Task description ::
Rewrite the stretch of records from the line containing "name author: Bonpl." through the line containing "elevation (m): 2900", altering "locality" to "site" and keeping all else identical.

Data to process ::
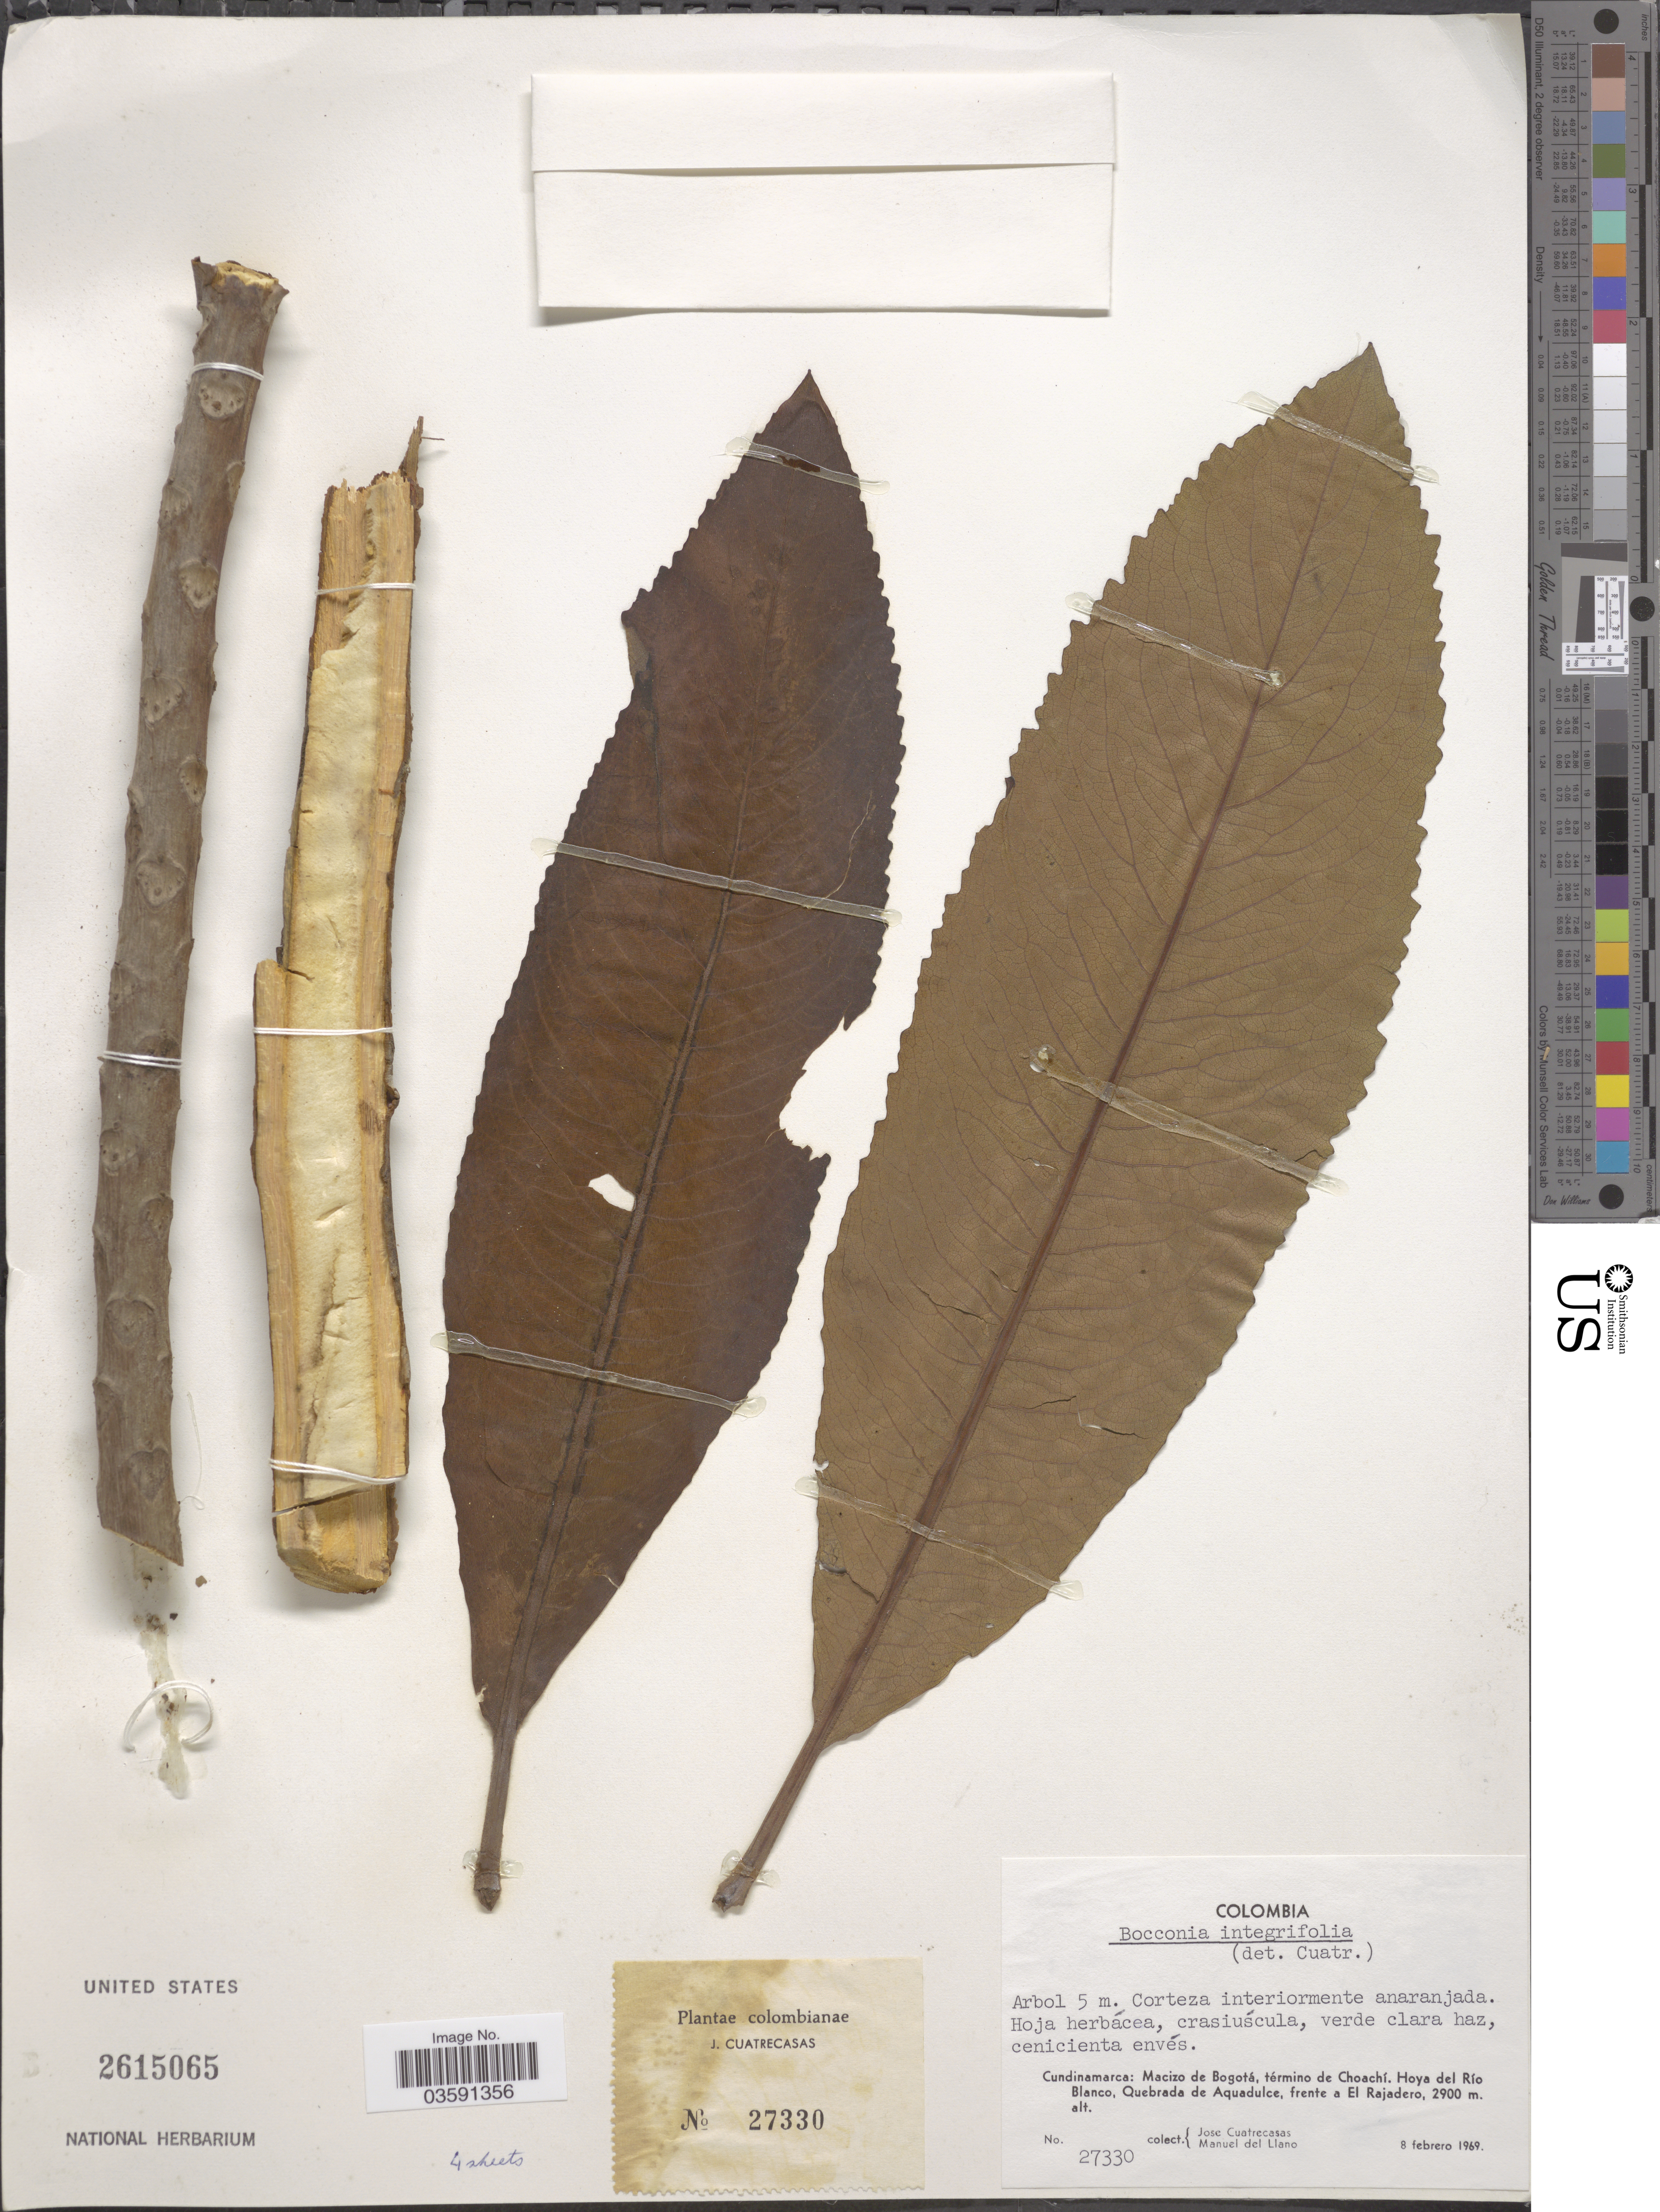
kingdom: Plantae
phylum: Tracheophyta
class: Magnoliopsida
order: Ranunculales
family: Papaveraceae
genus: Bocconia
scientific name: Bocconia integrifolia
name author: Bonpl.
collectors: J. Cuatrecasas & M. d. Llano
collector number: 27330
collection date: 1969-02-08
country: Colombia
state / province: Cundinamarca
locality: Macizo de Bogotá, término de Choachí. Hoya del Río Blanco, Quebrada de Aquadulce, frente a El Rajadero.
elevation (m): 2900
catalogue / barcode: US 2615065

==

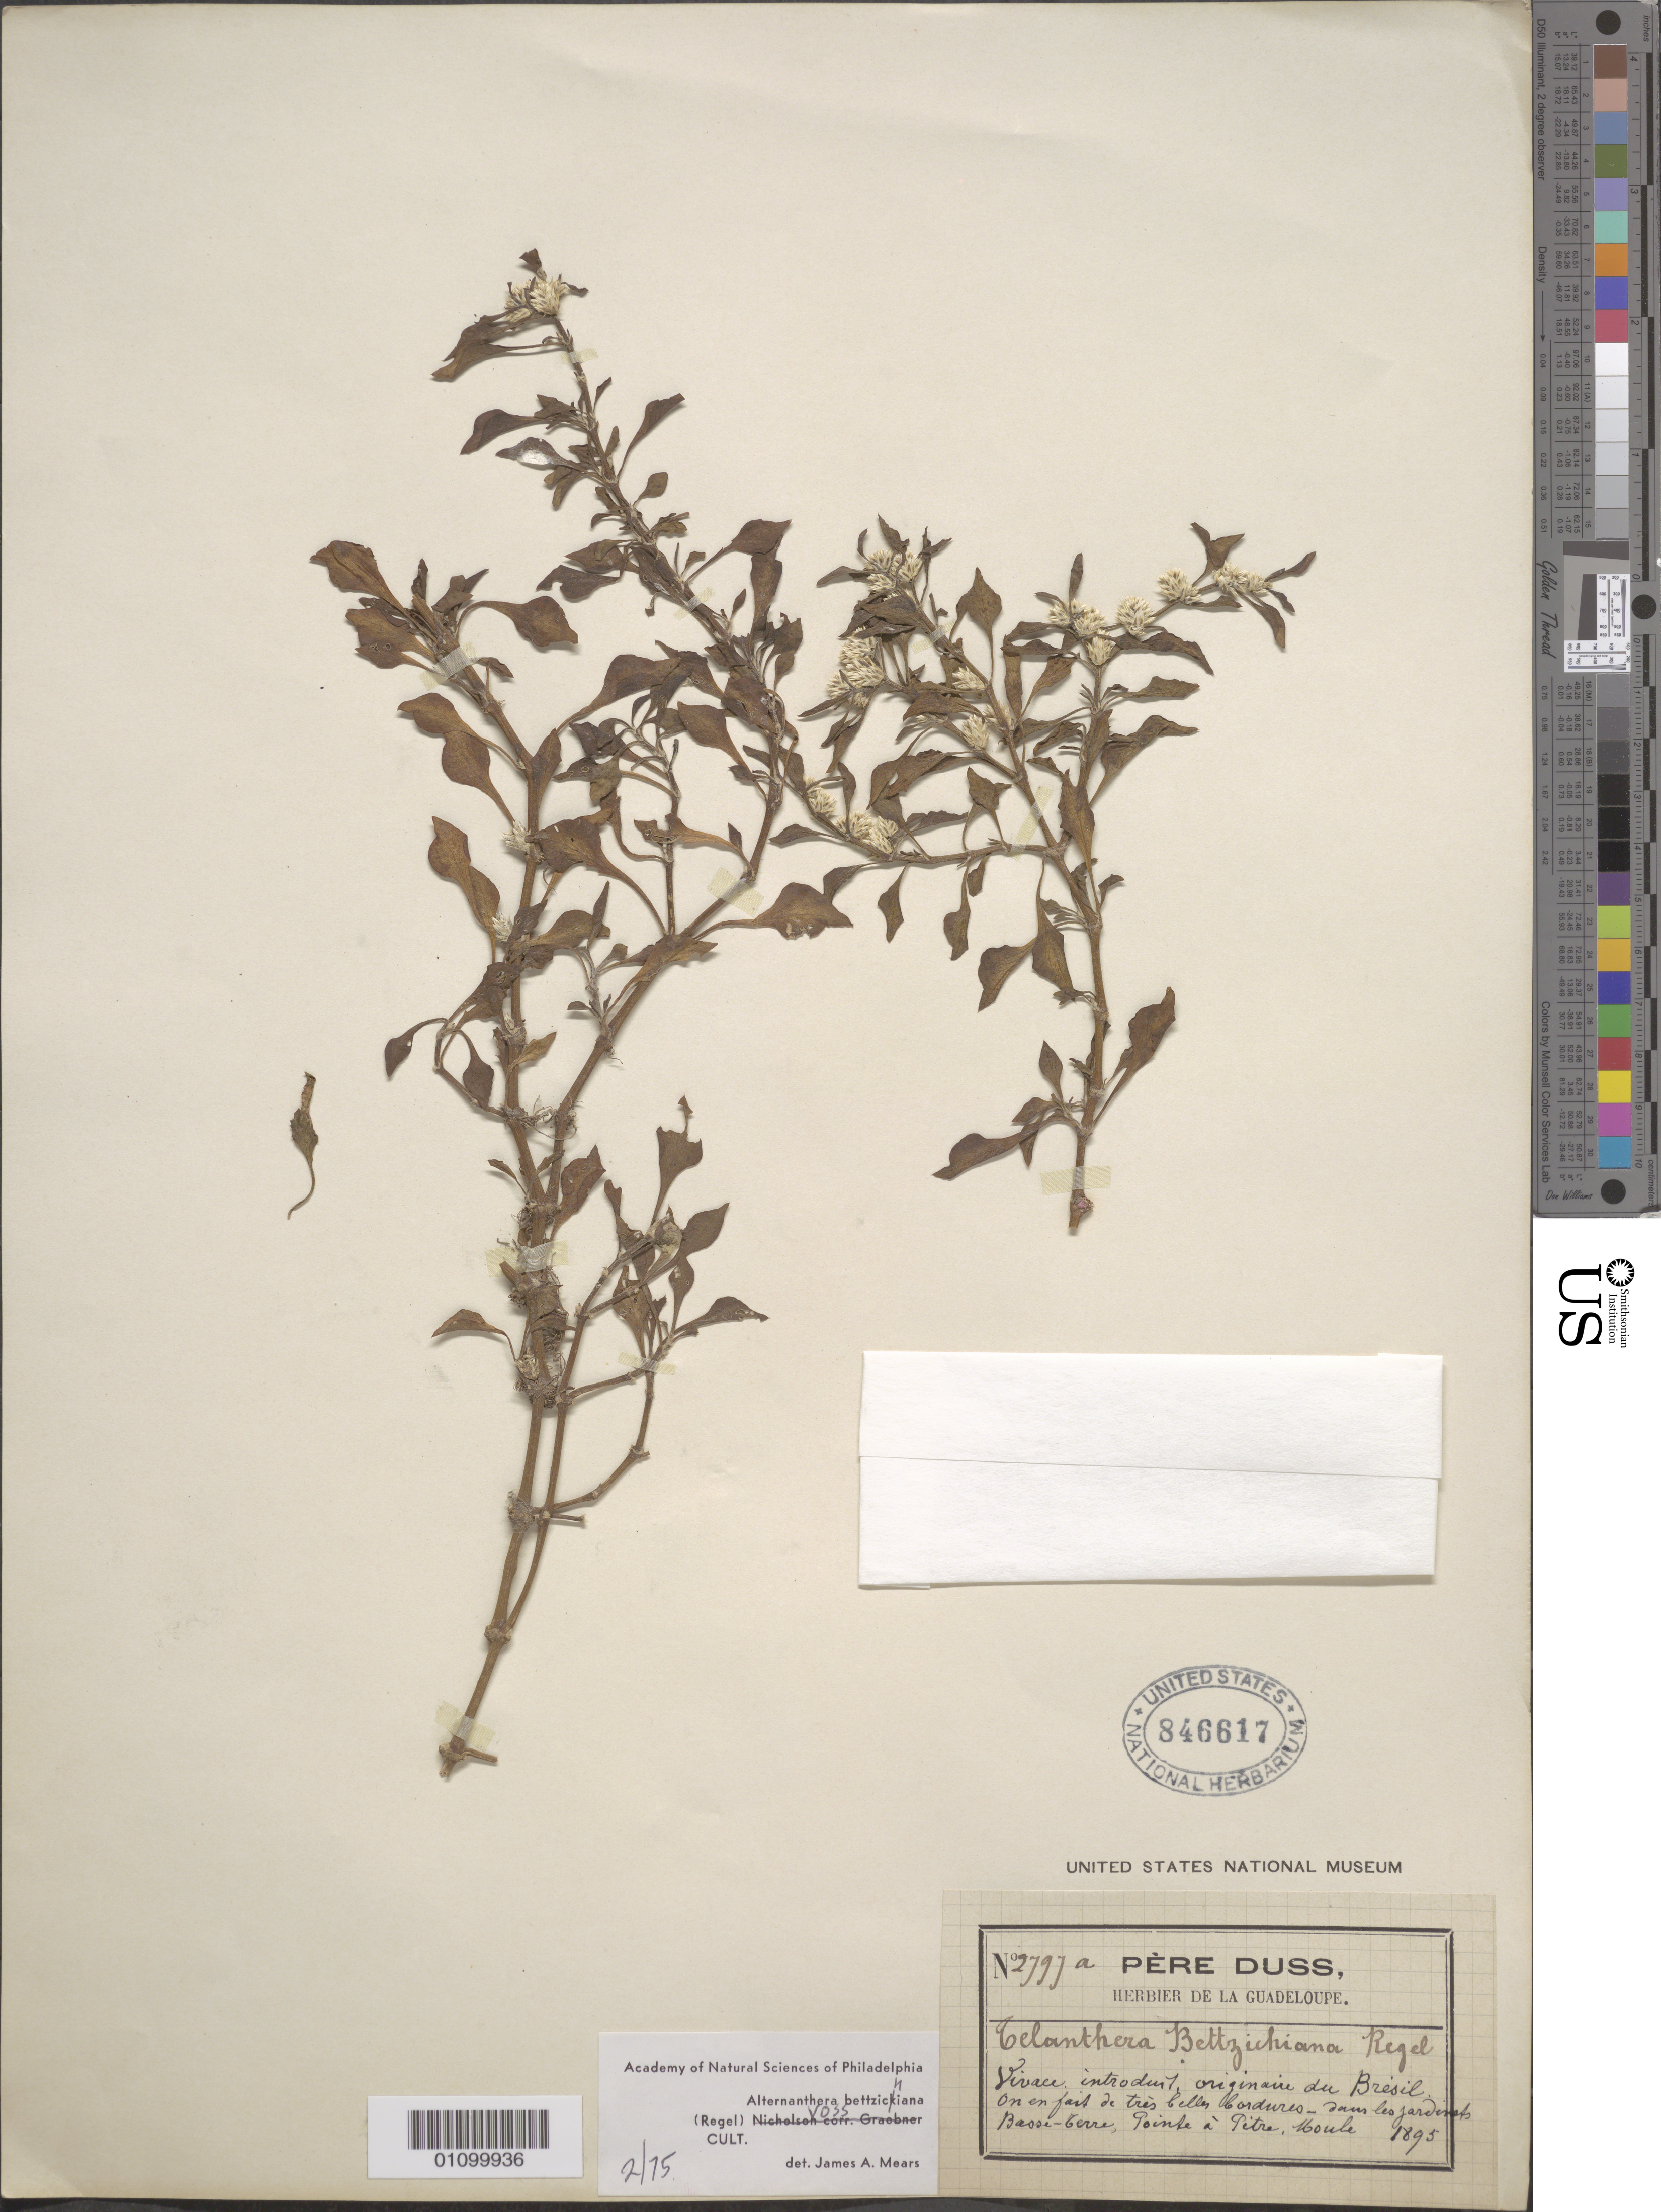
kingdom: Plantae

Correct answer ::
name author: Bonpl.
collectors: J. Cuatrecasas & M. d. Llano
collector number: 27330
collection date: 1969-02-08
country: Colombia
state / province: Cundinamarca
site: Macizo de Bogotá, término de Choachí. Hoya del Río Blanco, Quebrada de Aquadulce, frente a El Rajadero.
elevation (m): 2900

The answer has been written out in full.